On 03Oct2019 23:55, Chris Angelico <ros...@gmail.com> wrote:
On Thu, Oct 3, 2019 at 11:41 PM Hongyi Zhao <hongyi.z...@gmail.com> wrote:
I'm very confusing on the following part in this script:

----
''':' # begin python string; this line is interpreted by the shell as `:`
which python  >/dev/null 2>&1 && exec python  "$0" "$@"
which python3 >/dev/null 2>&1 && exec python3 "$0" "$@"
which python2 >/dev/null 2>&1 && exec python2 "$0" "$@"
>&2 echo "error: cannot find python"
exit 1
'''
----

Any hints for the meaning of several ' used above?

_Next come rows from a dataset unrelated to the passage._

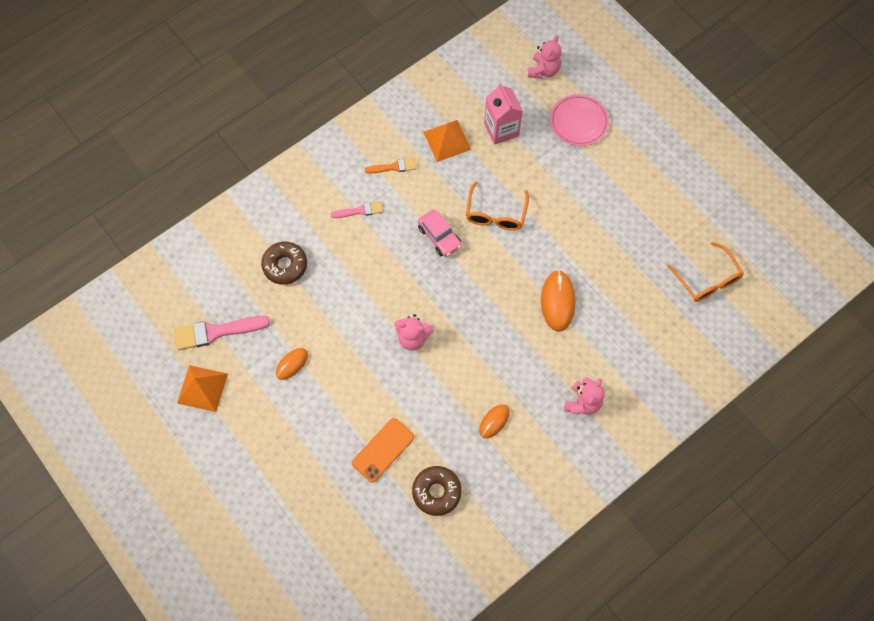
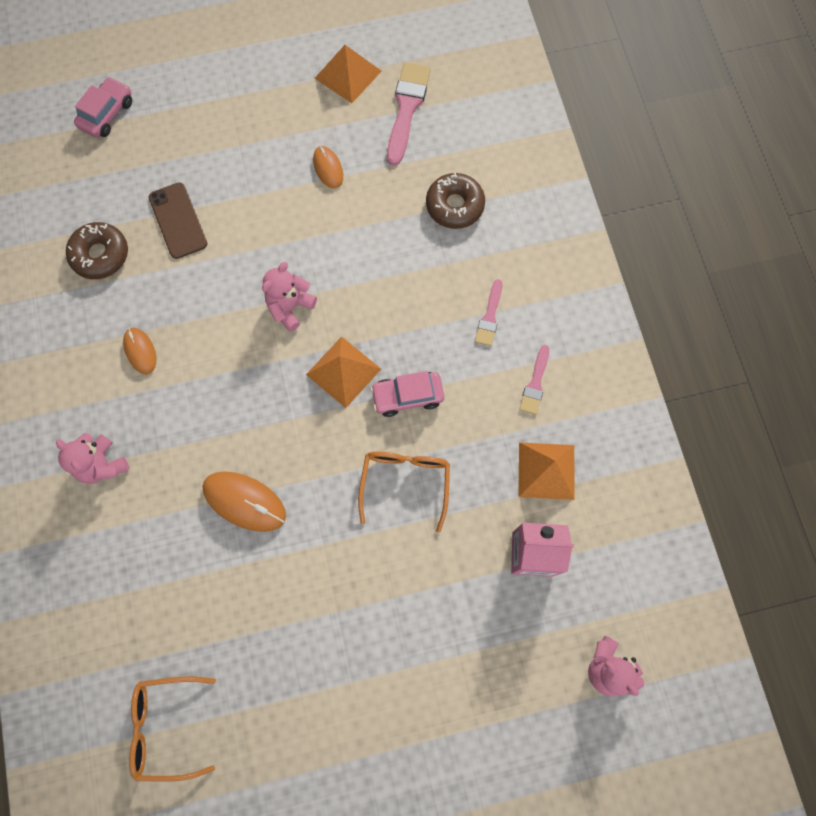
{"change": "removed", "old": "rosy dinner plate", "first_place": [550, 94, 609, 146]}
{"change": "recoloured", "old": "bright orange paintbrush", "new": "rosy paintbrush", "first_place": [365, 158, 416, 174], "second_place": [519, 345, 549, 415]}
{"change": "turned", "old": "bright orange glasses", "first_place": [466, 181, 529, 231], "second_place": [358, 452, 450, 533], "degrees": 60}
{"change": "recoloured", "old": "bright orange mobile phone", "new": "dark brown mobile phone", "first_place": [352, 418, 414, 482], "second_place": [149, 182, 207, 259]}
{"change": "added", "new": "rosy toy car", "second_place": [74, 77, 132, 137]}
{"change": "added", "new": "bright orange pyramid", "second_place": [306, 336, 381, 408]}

The hint is there in that line, and stems from the way two different
parsers (Python and sh) interpret the line. [...]

In the shell, the first two are an
empty string, then ':' is a colon, which introduces a label (the fact
that it's in quotes is irrelevant to the shell). So there's an empty
label followed by a shell comment.

No. ":" is a synonym for "true". (Like "[" is a synonym for "test".)

There aren't labels in the shell. This is just a dummy "true" command, with a comment.

Since I'm here, I'll seize the opportunity to endorse Chris' earlier statement: just use "#!/usr/bin/env python3" as the opening shebang line and don't worry about embedding complex shell to "locate" python. Instead, expect the caller's environment to be correctly set up, and therefore for the "python3" command to find the preferred python interpreter.